筆者・田沢竜次(フリーライター)。1953年東京生まれ。編集プロダクション勤務などを経て1983年からフリー。85年『月刊angle』連載を基に『東京グルメ通信・B級グルメの逆襲』(主婦と生活社)を書き下ろし、また文春文庫の「B級グルメ」シリーズでも活躍。B級グルメライターとして取材・執筆を続け今日にいたる。一方、大学の映画サークルで自主上映するほど映画にも精通。著書に「B級グルメ大当りガイド」「ニッポン映画戦後50年」など。

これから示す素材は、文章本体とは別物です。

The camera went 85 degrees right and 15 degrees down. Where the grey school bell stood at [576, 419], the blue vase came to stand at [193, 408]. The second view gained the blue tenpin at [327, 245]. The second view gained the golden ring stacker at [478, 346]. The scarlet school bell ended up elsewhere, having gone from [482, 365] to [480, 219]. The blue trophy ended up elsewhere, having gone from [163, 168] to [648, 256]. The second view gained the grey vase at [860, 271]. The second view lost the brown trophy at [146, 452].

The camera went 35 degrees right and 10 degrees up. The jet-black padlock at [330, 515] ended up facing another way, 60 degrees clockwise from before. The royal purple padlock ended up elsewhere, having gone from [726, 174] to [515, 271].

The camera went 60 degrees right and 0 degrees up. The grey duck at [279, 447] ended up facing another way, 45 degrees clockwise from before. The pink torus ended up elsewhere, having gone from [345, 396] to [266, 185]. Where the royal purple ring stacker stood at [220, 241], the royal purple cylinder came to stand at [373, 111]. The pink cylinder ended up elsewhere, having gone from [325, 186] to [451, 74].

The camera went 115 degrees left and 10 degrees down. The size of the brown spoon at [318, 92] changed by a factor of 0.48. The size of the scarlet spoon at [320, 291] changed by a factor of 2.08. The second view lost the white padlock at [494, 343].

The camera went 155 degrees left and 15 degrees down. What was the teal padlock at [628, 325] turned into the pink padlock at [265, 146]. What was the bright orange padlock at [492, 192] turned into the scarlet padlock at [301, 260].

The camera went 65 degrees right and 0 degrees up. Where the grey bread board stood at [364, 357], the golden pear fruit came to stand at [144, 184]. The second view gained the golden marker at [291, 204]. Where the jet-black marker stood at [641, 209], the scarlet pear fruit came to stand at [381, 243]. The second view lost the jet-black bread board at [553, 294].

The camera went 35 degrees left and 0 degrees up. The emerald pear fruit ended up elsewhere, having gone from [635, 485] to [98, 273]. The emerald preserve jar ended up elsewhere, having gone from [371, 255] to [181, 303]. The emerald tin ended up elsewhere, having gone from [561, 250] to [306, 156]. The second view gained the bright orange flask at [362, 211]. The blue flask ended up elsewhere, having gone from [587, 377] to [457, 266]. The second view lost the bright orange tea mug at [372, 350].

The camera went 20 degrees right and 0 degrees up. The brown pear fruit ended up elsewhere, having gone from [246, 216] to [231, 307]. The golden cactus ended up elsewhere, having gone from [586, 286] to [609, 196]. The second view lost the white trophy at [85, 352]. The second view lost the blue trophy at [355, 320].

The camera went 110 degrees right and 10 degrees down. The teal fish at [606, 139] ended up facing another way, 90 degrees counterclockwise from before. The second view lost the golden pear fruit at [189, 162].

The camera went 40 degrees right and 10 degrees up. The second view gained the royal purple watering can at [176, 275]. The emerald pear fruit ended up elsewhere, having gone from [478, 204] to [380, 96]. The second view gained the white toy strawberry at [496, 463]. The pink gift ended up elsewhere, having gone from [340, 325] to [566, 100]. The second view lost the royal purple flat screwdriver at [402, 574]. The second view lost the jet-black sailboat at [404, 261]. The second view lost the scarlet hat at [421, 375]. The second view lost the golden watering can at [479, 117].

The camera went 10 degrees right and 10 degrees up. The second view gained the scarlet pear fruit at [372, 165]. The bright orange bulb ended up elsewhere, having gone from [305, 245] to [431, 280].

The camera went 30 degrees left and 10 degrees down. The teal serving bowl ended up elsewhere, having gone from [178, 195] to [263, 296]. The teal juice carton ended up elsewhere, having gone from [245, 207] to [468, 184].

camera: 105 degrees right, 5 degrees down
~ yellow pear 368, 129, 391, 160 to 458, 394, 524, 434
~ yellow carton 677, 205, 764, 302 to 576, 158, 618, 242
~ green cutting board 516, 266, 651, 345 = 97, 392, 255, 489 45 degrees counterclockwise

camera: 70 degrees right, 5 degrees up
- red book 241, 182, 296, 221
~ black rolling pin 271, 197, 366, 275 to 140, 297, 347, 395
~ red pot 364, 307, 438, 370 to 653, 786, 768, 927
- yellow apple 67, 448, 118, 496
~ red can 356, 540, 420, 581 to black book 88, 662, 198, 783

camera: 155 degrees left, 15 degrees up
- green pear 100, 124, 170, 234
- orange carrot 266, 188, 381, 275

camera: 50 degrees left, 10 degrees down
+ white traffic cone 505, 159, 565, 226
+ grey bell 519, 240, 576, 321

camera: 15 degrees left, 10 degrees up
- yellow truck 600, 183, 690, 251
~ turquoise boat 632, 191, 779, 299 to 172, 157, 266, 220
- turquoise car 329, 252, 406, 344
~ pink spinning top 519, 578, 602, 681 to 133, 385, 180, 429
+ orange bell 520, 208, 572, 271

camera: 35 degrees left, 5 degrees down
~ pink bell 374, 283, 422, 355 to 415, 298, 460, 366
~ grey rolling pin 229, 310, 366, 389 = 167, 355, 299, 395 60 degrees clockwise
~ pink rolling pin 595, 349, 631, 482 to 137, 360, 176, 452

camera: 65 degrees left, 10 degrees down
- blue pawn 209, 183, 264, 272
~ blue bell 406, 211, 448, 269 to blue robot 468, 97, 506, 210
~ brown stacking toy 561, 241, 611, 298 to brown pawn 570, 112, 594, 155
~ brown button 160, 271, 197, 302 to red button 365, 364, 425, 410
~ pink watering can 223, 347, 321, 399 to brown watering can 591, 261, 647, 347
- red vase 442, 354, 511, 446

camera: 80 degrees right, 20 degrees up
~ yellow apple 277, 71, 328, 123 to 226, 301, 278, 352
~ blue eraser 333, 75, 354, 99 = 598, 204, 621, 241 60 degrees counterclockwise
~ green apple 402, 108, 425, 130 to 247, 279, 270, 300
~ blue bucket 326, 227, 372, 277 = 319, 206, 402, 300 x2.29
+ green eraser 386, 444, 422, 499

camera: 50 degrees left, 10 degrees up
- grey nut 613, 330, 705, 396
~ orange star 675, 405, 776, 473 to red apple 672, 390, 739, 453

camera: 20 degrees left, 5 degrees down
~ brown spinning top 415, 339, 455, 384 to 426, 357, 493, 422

いしだあゆみが亡くなって(3月11日。享年76)まず思ったことは、歌謡ポップス(特に女性歌手)の黄金時代があったなあということだね。後々の俳優としての活躍はあとにして、60年代後半から70年代前半にかけての、いしだあゆみに焦点を当ててみよう。大ヒットした『ブルー・ライト・ヨコハマ』をはじめ、『太陽は泣いている』『今日からあなたと』『あなたならどうする』『砂漠のような東京で』とかが思い浮かぶ。同じ頃にヒット曲を放っていたのが、黛ジュン、奥村チヨ、ちあきなおみ、弘田三枝子、小川知子、藤圭子、辺見マリ、青江三奈、由紀さおり、坂本スミ子などなど、いずれも演歌ともフォークとも後のアイドル系とも違う、あの時代ならではの歌謡ポップスだったのだ。
こちとら中学から高校にかけて、教室では「やっぱり黛ジュンが最高だよ」「ハスキーボイスだったら青江三奈だね」「奥村チヨの色気だって」とかなんとか、ビートルズだストーンズだとか言いながらも盛り上がっていたのだ(女子はもっぱらジュリーかショーケンかオックスとかで盛り上がる)。そんななかで、いしだあゆみの『ブルー・ライト・ヨコハマ』は、ブルーコメッツの『ブルー・シャトウ』(67年)と並んで、鼻歌や口笛でも親しまれていたってわけ。この歌が流れていた69年の春先、東大安田砦落城と大学闘争、東京に大雪、高校受験と卒業式なんて風景が思い浮かぶ。この頃の歌謡ポップスはそんな時代の情景とか思い出に密接に結びついていたのさ。